More detailed review needed in the error conditions where one of the subvolume is not marked as 'down'

Comment 1 Gururaj K 2009-08-11 22:16:45 UTC
* 4 server distribute-replicate setup
* Write behind on client side, IO threads on server side



* Error observed when one of the servers - brick8 (second subvolume of replicate) encountered a hardware error and /jbod (on which the backend resided) got remounted read-only

[root@brick8 ~]# dmesg | tail
..
sd 1:2:0:0: SCSI error: return code = 0x00040000
end_request: I/O error, dev sdb, sector 4630780962
EXT3-fs error (device sdb1): ext3_get_inode_loc: unable to read inode block - inode=289424022, block=578847616

[root@brick8 ~]# touch /jbod/abcd
touch: cannot touch `/jbod/abcd': Read-only file system

* Test tools failed with various messages:

-------------------------------------------
iozone:
..
Error reading block at 4346937344
read: File descriptor in bad state
-------------------------------------------
exnihilate.sh:
..
split: _91.10042: Input/output error
-------------------------------------------
rsync:
..
rsync: mkstemp "/mnt/pavan/rc4/client03/rsync/usr/include/python2.4/.sysmodule.h.RO0w3Q" failed: Input/output error (5)
rsync: mkstemp "/mnt/pavan/rc4/client03/rsync/usr/include/sys/.sysmacros.h.gH5HMG" failed: Input/output error (5)
-------------------------------------------
dbench:

(Not the exact output):
"No such file or directory"

Comment 2 Vikas Gorur 2009-08-12 05:02:08 UTC
Something else I observed in this situation:

A file was present only on the subvolume that was read-only. When we did a 'stat' on that file, it didn't get created on the other subvolume by self-heal.

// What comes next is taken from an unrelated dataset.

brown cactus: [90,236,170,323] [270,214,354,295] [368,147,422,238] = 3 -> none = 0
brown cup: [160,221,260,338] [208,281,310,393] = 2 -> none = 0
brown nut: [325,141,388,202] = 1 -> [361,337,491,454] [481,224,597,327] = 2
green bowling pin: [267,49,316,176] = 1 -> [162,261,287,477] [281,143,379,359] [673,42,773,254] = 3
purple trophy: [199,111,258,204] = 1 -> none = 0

Stepping through afr_lookup_cbk in gdb, it was found that the open_fd_count returned was 1, even though I'm 99% sure that the file hadn't been opened by any other process. Checking the backend glusterfsd's fd's in /proc also did not show the file as open. Due to the non-zero open_fd_count, self-heal wasn't happening.

Comment 3 Gururaj K 2009-08-14 06:25:11 UTC
(In reply to comment #2)
> Something else I observed in this situation:
> 
> A file was present only on the subvolume that was read-only. When we did a
> 'stat' on that file, it didn't get created on the other subvolume by self-heal.
> 
> Stepping through afr_lookup_cbk in gdb, it was found that the open_fd_count
> returned was 1, even though I'm 99% sure that the file hadn't been opened by
> any other process. Checking the backend glusterfsd's fd's in /proc also did not
> show the file as open. Due to the non-zero open_fd_count, self-heal wasn't
> happening.

I have reported a separate bug to track the above issue (and another one that is related):

http://bugs.gluster.com/cgi-bin/bugzilla3/show_bug.cgi?id=214

Comment 4 Anand Avati 2009-11-30 07:53:44 UTC
PATCH: http://patches.gluster.com/patch/2426 in master (cluster/afr: Refactored lookup_cbk and introduce precedence of errors.)